By Destiny Gurrola
LOS ANGELES, CA – The Los Angeles County Jail’s Inmate Reception Center (IRC) is “massively out of compliance” with court orders to fix inhumane conditions, especially for those with mental health needs, according to the American Civil Liberties Union.
A motion for the County Board of Supervisors and Sheriff to be found in contempt by imposing sanctions is being filed by the ACLU and ACLU Foundation of Southern California.
Deputy Director of the ACLU National Prison Project, Corene Kendrick stated, “Make no mistake: LA County has failed to comply with past orders about the jails, and the ACLU’s request for contempt is how the federal court can bring the county into line and protect the people locked in its jails.”
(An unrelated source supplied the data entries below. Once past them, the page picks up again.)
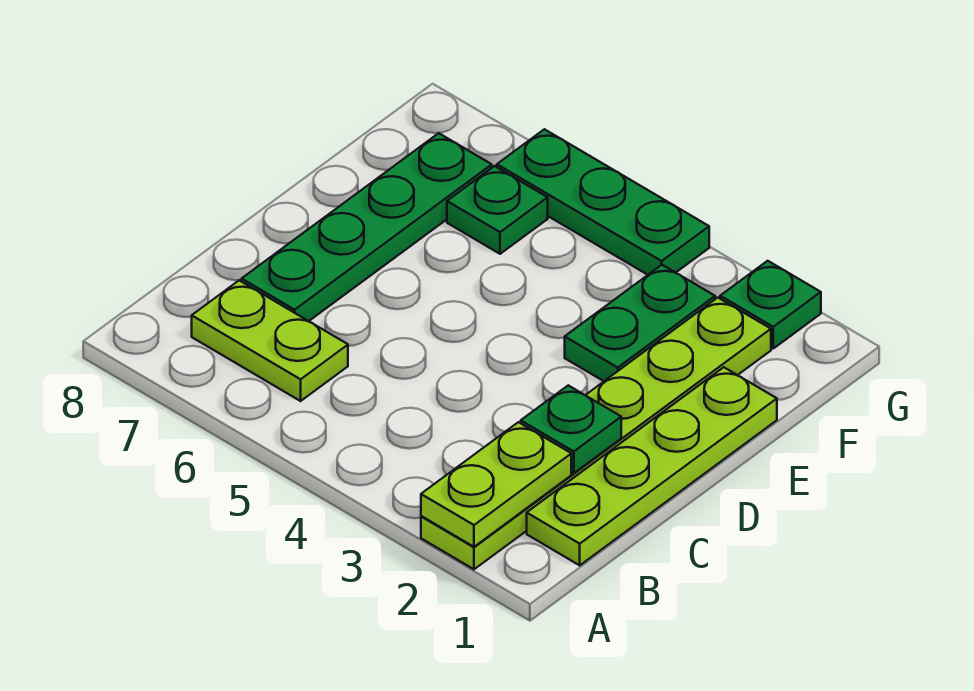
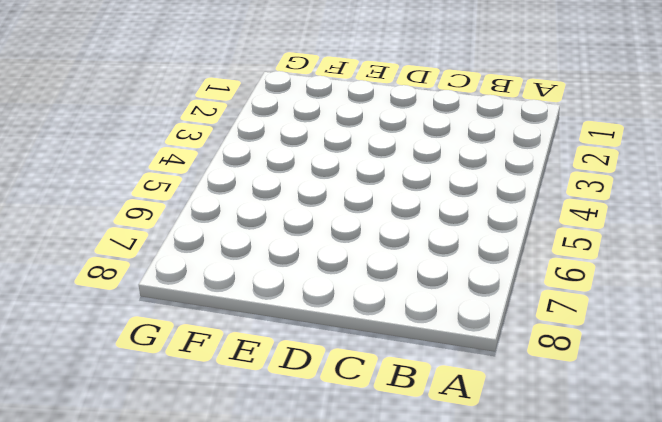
none -> lime plate A2:F2 level 1
none -> lime plate B1:E1 level 1

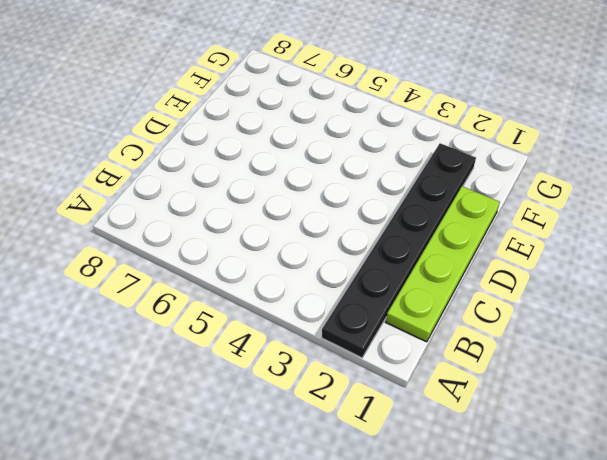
black plate A2:F2 level 1 -> lime plate A2:F2 level 1
none -> lime plate B6:B7 level 1
none -> green plate C7:F7 level 1

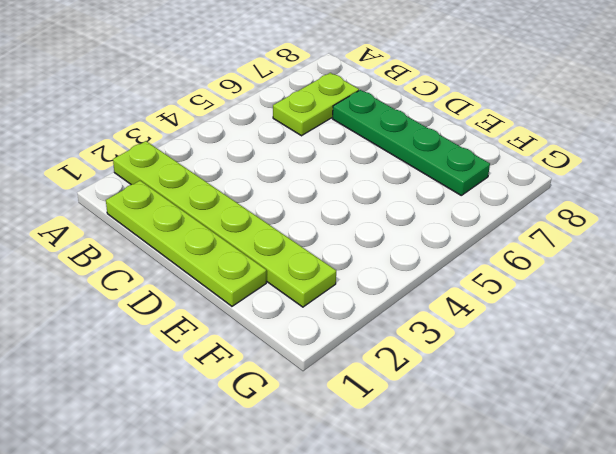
none -> green plate E3:F3 level 1
none -> green plate F6 level 1

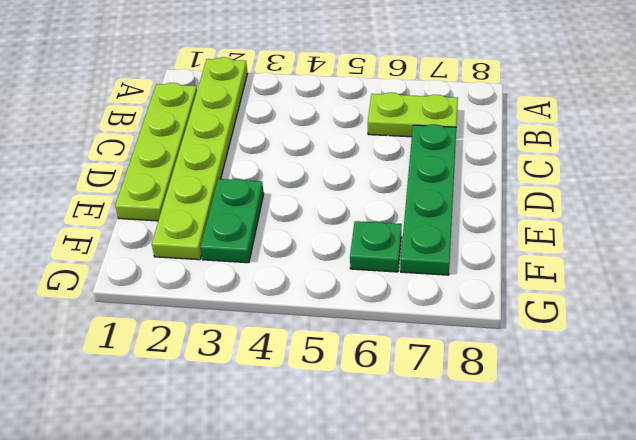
none -> green plate G2 level 1
none -> green plate G4:G6 level 1

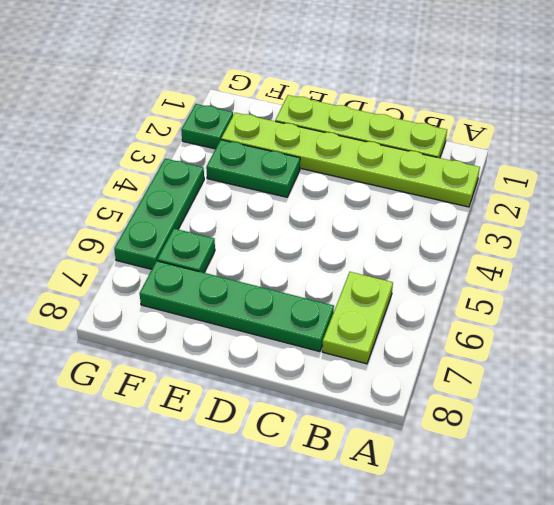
none -> lime plate A2:B2 level 2
none -> green plate C2 level 2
The U.S District Court for the Southern District of California in Los Angeles filing alleges, “After almost five decades of an endless cycle of promises followed by excuses and failures and generations of class members enduring abysmal conditions… the time for talk is over.”
According to the September court order, the ACLU said the filing details that people were not supposed to be held for more than 24 hours or handcuffed to an object for more than four hours. It is also required in the IRC that there is access to functioning toilets, drinking water, clean washing water, mattresses and mental health care.
The ACLU maintains all of the said requirements were violated to the point that people
continued to “suffer serious derivations while in appalling conditions.”
The ACLU argued, despite the success of proven programs to divert people with mental illnesses out of jail and into community treatment, to reduce overcrowding, it has largely failed.
According to Peter Eliasburg, Chief Council ACLU SoCal, “For years, the county and Board of Supervisors have known about these inhumane conditions and that the only solution was to expand effective programs to move people with mental illness out of the jails into community treatment…they have failed to do what was necessary to solve the problem, and scores of vulnerable people are suffering every day because of their inaction.”
March 20 is the next hearing for this case.